まついのりこさんは、昭和9年、和歌山市で、お生まれになり、お父様が、大学で経済学を教えておられた。のりこさん達家族は、慎ましやかだけれども、ごく普通の一般家庭が味わう幸せな生活を過ごしておられた。だが、その、平和な生活が、ある日、一編に音をたてて、がらがらと崩れ落ちてしまったのだ。
それは、まついのりこさんのお父様が、当時の特攻警察に逮捕され、自宅に上がりこんで、悉く証拠品を探しだそうと、家の中を粒さに調べられた時の、まだ、のりこさんが、小学校4年生だった時の記憶が、今でもはっきりと忘れずに、心の中に焼きついていると、おっしゃった。
のりこさんは、特攻の人達が家の中を探し回っている時、ただ、呆然と、茶箪笥にもたれて、ずっと立ちつくしておられたそうだ。だが、その目は、とても冷静で、その時にお母様がされた、行動の一部始終を見ておられた。そして、最初は、動揺して子供達(妹さんが一人おらえる)のことまで、気が回らなかったお母様が、はっと気が付いて、何を思ったのか、二人の幼い子供達に、夏みかんを手に持たせ、3月の初旬の寒い日だと云うのに、「これをもって、外で食べてなさい。」と、おっしゃったそうだ。
私は、これが精一杯の、家族が危機に瀕している時の、母親の智慧なのだと思うと、もう、目から泪が溢れそうになった。きしくも、自分と同じ名前のみかんを、手にして、この幼いのりこさんは、子供心にとても食べる気持ちになれなかったと、おっしゃった。また、のりこさんの家庭では、外で絶対、食べてはいけないと教えられていたと言う。この時のお母様の気持ちは、如何程、辛いことであったろう。
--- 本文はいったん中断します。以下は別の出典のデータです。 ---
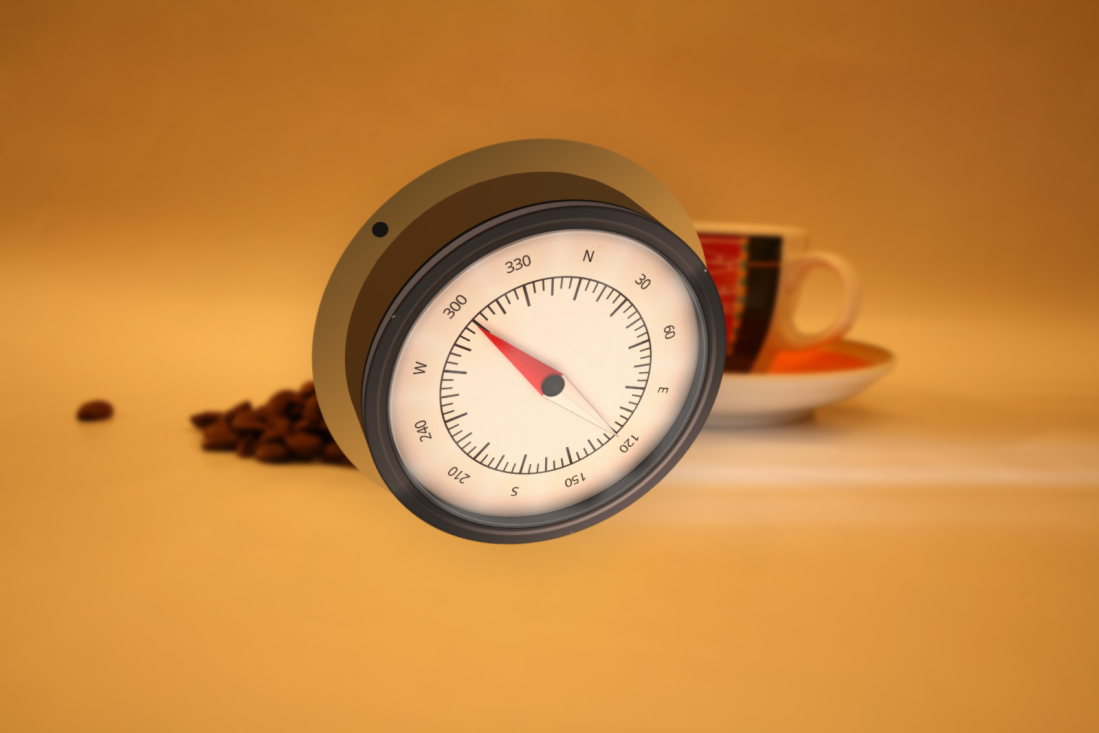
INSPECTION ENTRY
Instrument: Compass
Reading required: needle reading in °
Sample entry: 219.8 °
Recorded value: 300 °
そして、その日から、のりこさんの人生は、180度逆転したような、逆境の生活が日常となったのである。特攻に逮捕された家族と云うのは、当時、国賊と呼ばれ、とても理不尽な生活や、屈辱的な態度を学校や、世間から強いられ続けた。
この様な、まついのりこさんのお話を聞かせて戴き、私はとても貴重な体験をさせて戴き、本当に有り難かった。今、日本人の恐らく、半分以上の人が、戦争を体験していないし、戦中、戦後の、飢えや、物資の乏しい経験をした記憶を持っている方は少ないであろう。
今、私達が出来ることは、色々な考えを持っている方がおられるとは思うが、少なくとも、戦争は、何をも生み出さないし、破壊と殺人を、犯罪と云われずに、堂々と出来る手段であり、人間の最も愚かな行為であるということを、もっと、声を大にして言わなければいけないのではないだろうか。
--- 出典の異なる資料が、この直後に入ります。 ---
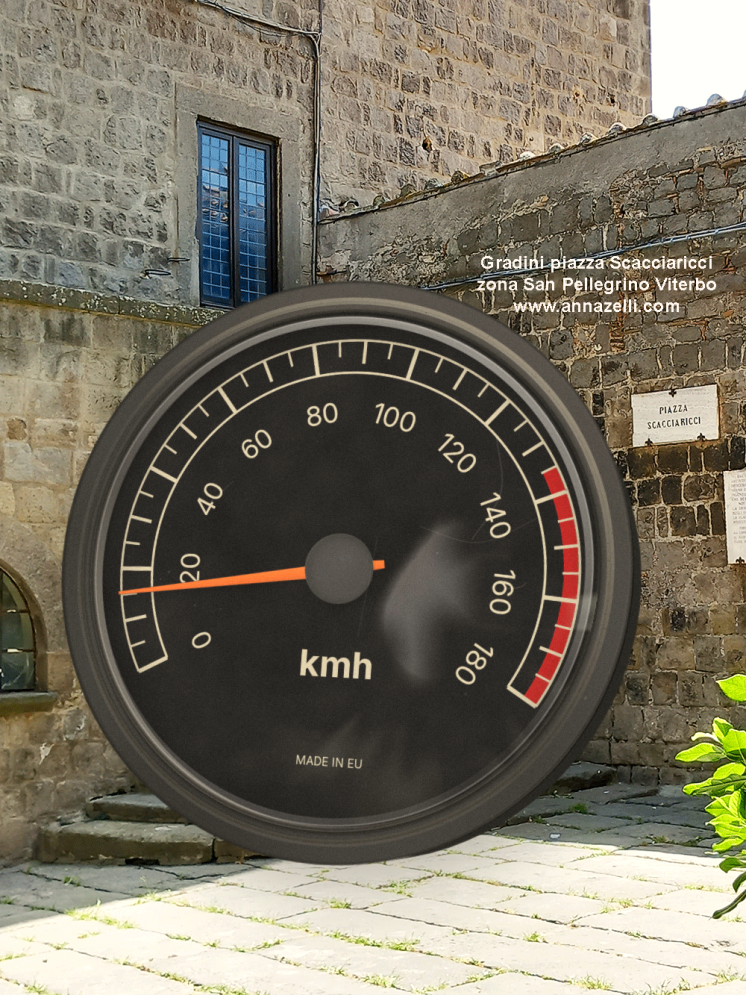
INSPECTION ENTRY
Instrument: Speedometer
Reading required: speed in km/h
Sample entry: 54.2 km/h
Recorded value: 15 km/h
まついのりこさんもおっしゃっていた。「戦争というものは、いきなり起きるものではなく、何かおかしいおかしいと、思っている時を過ぎて、雪の玉が雪崩れのように落ちるように、勃発するものです。」そのことを、しっかりと、肝に銘じて、今の世の中で起きている現象を検証していくことが大切だというようなことを、おっしゃった。
私は紙芝居に携わる者として、紙芝居が、国策紙芝居という形で、全国の町会の津々浦々まで、演じられて、人々の心の中に、銃後の守りの気持ちを刷り込まれた時代が在ったことを、自分の心の轍にして、これからも、紙芝居を普及させて戴くことで、未来が明るい、子供さん達や、みんなが将来に夢と希望の持てる時代になれるお手伝いの一役を担わせて戴きたいと思う。